What to work on.
Print out, without any change, every line from the line with "nachzulassen. Wenn ich merkte, dass die" up to and including the line with "reden. Ich dachte, ich müsste mich weiter".
::: Dataset records
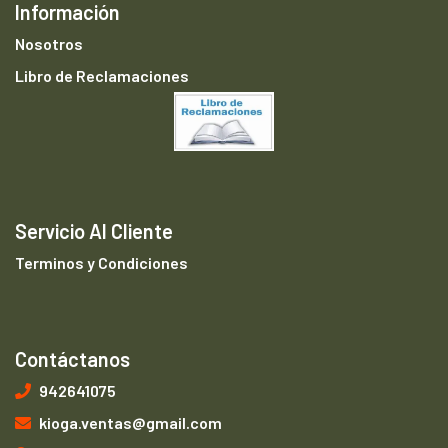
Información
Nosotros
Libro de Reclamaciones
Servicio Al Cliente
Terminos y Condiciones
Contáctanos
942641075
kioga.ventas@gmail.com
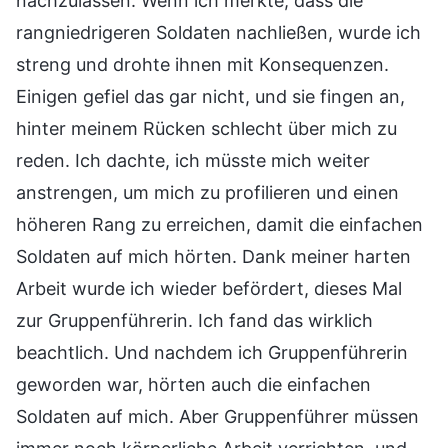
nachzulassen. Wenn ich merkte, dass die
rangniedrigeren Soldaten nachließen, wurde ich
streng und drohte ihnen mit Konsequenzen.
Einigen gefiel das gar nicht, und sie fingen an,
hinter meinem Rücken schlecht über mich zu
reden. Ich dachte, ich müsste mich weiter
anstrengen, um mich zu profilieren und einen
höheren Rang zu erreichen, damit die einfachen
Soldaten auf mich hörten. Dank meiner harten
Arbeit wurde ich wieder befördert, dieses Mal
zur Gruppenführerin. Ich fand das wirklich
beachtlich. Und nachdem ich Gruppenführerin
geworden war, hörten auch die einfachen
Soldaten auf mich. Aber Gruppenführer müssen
::::::
::: Dataset records
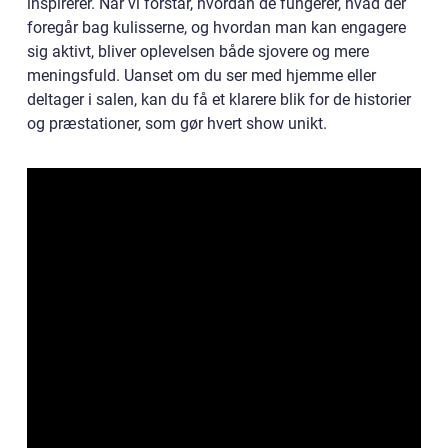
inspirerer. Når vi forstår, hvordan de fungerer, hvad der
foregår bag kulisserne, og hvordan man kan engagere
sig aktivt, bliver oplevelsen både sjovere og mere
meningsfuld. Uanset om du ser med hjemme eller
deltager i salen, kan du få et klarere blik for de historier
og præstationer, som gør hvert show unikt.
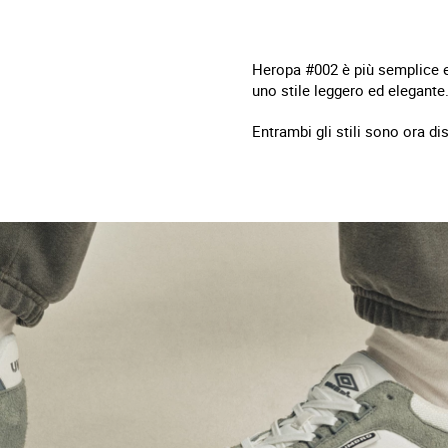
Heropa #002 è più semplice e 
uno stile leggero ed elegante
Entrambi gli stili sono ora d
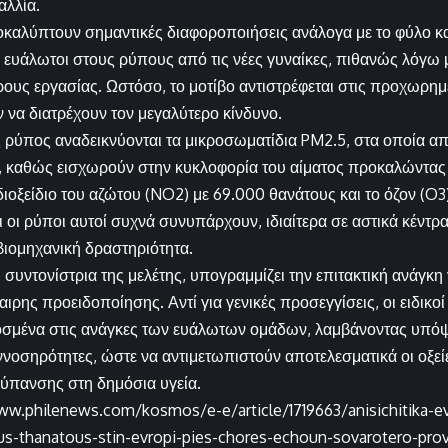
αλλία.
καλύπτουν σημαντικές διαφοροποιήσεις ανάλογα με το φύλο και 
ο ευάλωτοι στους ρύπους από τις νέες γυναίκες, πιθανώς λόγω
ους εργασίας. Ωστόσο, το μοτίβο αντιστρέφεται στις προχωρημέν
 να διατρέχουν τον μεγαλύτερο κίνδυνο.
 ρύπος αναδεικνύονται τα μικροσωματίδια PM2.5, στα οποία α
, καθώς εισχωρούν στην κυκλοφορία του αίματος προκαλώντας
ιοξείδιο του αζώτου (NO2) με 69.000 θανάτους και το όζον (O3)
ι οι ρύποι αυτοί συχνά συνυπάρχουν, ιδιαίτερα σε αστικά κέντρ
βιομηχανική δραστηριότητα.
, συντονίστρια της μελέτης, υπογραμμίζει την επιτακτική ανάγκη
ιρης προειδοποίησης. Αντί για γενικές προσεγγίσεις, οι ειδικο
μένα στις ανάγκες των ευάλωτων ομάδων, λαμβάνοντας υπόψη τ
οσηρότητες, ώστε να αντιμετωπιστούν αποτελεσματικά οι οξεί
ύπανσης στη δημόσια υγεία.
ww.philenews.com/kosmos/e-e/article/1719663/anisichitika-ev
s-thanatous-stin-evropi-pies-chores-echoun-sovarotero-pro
::::::
Response area.
nachzulassen. Wenn ich merkte, dass die
rangniedrigeren Soldaten nachließen, wurde ich
streng und drohte ihnen mit Konsequenzen.
Einigen gefiel das gar nicht, und sie fingen an,
hinter meinem Rücken schlecht über mich zu
reden. Ich dachte, ich müsste mich weiter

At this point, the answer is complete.